How does Death Dealer 6 compare to the other five? The first Death Dealer is very intense. It’s motionless. It has great gravitas. You feel the intensity there. The others depicted scenes in a novel. He is a character almost like a barbarian. Death Dealer 6 captures a lot of what Frank is known for. He hated art that was stiff. Look at the horse, and look at the guy’s arm. Nothing there looks overworked or stiff. It has tremendous visual appeal. That’s what his art is about.
And Death Dealer 6 is the only Death Dealer painting to go to auction? Yes. The family has the other five.
How often do Frazetta paintings come to auction? He was fanatical about keeping his original art. He felt his art was going to be more valuable. He kept 80 to 90 percent of what he produced. None of the [other] Death Dealers have been sold. His key paintings were always in his museum. Then he passed away. His wishes were that his museum continue, but his kids had other ideas.
So his paintings started to come to market after he died? He would agree to sell things sporadically [while he was alive]. The first time he sold a lot of material, it was the mid 1990s. He sold eight or nine paintings.
How prolific was Frazetta? He wasn’t. That’s a misconception. He worked in any medium that you can imagine, but he considered himself to have 150 finished oil paintings, with maybe another 25 unfinished. Maybe he sold 30 prior to his death. He sold very infrequently.

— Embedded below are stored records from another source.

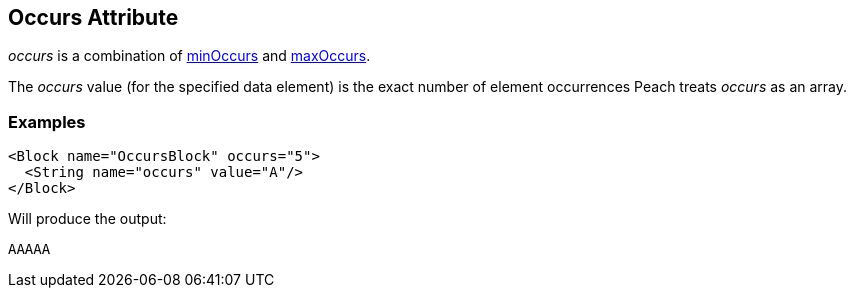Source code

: [[occurs]]
== Occurs Attribute

// Reviewed:
//  - 01/30/2014: Seth & Mike: Outlined

// * How is it different than minOccurs/maxOccurs
// * When to use
// * occurs vs. relation count-of
// * Example
// * Mutation difference between array non array
// * link to min/maxoccurs
// * link to count-of
// * Don't do occurs=1 unless you really get it
// * link to discussion of arrays in book
// * 

// - 03/28/2014 Lynn: Miscellaneous edits

_occurs_ is a combination of xref:minOccurs[minOccurs] and xref:maxOccurs[maxOccurs]. 

The _occurs_ value (for the specified data element) is the exact number of element occurrences Peach treats _occurs_ as an array.

=== Examples

[source,xml]
----
<Block name="OccursBlock" occurs="5">
  <String name="occurs" value="A"/>
</Block>
----

Will produce the output:  

---- 
AAAAA
----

What drove Death Dealer 6 to such a high price at auction? How much of that was because it was a Death Dealer image? A Death Dealer painting had never come on the market before, and Death Dealer is an original character created by Frank Frazetta [unlike Tarzan and Conan the Barbarian]. That was most of it. And the market has been escalating. With each painting we put up, we get more and more, and as comparables are rising, people are comfortable going up to the next stage. But if he had ever agreed to sell Death Dealer 1 in the 1990s, I could have gotten $1 million for it then. Frank just refused to sell his paintings. The only thing that ever held back the Frazetta market before was because nothing great came up for sale. If it had, the market would have gone up much quicker. But he wanted to keep them.
When did you know you had a new world auction record for a Frank Frazetta work? When it passed $1.1 million. It was very exciting, on many levels. First of all, you know you’re helping a consigner, and you see them get a lot of money–that means a lot to them. And knowing the artist, and knowing what it would have meant to him [to see a work of his cross the seven-figure threshold], means even more.
How long do you think this record will stand? What else could challenge it? If any of his more iconic paintings come to market, the market will be pushed, that’s for sure. We have yet to see some of the greatest Frazetta paintings come up for sale. I don’t know what will happen if they do.
What’s the likelihood that another painting from the Death Dealer series will come up? Impossible to say. It depends on the family’s needs and wishes going forward.
In its Comics & Comic Art Signature Auction, taking place from August 2 to August 4, 2018, Heritage is offering Escape on Venus, a 1972 Frazetta painting for the cover of an Edgar Rice Burroughs novel. It could command $600,000 or more.
The Frank Frazetta Museum has a website. The original Death Dealer image is its logo.